**Information provided:**
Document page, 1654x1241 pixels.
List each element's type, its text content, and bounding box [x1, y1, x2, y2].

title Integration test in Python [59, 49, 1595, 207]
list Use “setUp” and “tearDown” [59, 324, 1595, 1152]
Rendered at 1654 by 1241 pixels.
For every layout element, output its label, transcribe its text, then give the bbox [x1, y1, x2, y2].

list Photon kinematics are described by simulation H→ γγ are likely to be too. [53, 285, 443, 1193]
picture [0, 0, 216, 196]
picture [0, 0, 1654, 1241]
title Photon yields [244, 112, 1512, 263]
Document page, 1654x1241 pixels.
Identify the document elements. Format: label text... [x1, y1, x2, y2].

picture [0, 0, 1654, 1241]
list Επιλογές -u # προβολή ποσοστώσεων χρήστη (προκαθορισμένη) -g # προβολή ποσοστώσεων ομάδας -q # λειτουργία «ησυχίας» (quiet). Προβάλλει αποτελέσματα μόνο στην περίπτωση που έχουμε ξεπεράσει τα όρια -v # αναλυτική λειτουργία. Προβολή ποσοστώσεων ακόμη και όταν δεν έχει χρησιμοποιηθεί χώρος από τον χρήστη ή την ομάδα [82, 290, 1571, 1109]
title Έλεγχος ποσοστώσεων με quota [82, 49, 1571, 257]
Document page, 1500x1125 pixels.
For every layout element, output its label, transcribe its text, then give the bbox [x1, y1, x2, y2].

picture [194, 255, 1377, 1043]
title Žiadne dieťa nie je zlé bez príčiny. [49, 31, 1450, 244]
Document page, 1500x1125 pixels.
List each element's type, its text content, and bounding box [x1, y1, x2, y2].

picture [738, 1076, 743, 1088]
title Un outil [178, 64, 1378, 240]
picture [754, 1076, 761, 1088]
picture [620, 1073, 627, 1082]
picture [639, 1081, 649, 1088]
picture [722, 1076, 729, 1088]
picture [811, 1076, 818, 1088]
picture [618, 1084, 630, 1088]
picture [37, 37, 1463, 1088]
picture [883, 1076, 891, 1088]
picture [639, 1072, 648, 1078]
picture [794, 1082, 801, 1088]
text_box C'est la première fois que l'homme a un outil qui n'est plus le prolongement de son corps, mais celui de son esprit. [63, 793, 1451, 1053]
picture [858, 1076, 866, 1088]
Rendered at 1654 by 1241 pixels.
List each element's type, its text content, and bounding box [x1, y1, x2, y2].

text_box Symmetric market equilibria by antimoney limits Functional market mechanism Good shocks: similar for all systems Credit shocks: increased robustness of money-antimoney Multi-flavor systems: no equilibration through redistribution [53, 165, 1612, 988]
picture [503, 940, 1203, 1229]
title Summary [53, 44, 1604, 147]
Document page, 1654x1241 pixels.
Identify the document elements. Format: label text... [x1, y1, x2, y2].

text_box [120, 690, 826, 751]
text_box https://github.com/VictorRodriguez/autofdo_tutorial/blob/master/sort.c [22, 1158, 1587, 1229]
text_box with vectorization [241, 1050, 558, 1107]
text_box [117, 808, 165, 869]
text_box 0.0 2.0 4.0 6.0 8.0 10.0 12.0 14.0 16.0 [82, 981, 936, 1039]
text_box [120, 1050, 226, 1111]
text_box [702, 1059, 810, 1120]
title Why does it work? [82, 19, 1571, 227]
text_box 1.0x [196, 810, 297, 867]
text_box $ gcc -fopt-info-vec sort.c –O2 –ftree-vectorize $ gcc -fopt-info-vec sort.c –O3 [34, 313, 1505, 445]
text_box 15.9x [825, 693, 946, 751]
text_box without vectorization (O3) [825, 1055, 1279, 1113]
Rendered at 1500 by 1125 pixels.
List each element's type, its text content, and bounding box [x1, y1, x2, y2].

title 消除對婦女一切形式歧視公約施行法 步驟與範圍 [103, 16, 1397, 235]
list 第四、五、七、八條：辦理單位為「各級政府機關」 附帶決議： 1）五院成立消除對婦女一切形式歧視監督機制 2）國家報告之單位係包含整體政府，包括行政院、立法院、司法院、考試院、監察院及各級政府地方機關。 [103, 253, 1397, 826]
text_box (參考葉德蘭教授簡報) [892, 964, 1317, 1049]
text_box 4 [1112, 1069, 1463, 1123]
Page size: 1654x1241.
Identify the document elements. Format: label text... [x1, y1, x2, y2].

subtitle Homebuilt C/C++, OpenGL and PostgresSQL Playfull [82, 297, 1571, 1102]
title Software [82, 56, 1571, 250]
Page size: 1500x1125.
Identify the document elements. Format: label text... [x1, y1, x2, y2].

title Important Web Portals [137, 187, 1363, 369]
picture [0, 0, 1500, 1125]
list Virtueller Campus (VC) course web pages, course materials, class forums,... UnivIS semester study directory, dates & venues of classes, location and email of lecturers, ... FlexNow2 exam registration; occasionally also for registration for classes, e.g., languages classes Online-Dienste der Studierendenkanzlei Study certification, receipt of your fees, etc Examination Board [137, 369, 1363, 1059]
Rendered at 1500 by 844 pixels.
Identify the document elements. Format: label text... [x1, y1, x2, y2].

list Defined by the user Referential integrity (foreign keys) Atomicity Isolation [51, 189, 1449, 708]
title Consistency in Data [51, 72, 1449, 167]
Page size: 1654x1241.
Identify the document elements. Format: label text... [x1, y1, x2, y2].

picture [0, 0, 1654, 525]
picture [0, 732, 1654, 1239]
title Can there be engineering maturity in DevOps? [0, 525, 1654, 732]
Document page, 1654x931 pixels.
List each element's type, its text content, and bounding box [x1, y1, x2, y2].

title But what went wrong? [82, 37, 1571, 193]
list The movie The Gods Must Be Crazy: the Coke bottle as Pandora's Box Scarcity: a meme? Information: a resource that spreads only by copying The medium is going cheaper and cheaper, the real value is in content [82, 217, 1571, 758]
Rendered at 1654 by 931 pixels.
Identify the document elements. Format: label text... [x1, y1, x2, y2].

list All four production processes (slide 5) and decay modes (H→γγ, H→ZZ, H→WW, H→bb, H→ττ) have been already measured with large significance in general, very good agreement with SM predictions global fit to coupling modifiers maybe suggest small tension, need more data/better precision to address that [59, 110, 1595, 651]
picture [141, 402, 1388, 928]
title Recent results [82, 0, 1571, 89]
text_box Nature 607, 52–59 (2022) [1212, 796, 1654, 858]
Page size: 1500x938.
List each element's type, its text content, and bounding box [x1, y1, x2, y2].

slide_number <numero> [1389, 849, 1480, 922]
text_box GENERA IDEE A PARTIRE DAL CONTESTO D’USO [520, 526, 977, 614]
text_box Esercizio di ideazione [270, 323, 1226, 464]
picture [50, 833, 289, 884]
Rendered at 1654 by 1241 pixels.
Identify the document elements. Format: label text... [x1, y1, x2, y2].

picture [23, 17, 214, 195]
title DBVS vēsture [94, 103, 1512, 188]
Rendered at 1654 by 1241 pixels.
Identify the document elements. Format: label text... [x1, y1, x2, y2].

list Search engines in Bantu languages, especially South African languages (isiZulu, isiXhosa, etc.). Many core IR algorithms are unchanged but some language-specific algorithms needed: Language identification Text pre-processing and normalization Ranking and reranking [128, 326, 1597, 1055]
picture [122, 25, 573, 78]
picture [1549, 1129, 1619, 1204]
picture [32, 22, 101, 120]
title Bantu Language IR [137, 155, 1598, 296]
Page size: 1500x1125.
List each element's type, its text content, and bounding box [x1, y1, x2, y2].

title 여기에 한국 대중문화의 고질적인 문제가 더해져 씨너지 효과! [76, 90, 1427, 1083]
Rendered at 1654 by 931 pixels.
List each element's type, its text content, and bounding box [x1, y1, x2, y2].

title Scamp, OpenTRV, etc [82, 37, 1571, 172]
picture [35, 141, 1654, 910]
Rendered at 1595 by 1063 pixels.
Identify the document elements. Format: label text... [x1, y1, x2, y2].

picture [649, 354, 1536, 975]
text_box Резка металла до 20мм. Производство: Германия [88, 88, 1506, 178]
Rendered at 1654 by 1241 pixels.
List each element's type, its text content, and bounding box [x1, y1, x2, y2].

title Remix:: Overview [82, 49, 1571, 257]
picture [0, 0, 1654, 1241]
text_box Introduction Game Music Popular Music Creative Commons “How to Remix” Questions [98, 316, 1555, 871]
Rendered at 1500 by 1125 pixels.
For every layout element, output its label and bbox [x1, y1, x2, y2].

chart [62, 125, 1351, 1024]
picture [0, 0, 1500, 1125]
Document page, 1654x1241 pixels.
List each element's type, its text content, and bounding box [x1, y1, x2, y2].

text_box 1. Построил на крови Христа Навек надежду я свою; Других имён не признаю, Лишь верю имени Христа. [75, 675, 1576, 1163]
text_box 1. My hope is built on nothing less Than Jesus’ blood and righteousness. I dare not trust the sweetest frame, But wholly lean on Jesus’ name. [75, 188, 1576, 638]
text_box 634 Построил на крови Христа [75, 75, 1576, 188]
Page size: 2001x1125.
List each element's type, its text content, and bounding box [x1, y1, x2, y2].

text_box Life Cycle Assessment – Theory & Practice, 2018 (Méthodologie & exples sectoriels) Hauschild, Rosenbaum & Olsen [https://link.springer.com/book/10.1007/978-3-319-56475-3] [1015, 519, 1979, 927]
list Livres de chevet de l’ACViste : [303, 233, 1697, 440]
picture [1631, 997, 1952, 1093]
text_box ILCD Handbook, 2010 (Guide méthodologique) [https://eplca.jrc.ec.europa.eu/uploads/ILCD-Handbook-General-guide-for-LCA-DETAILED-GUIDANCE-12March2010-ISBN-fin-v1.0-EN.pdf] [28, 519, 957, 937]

**Task instructions:**
Copy the data from its first line through the line that contains "324, 1595, 1152]", including both, and reproduce each line without any change.

**Solution:**
Document page, 1654x1241 pixels.
List each element's type, its text content, and bounding box [x1, y1, x2, y2].

title Integration test in Python [59, 49, 1595, 207]
list Use “setUp” and “tearDown” [59, 324, 1595, 1152]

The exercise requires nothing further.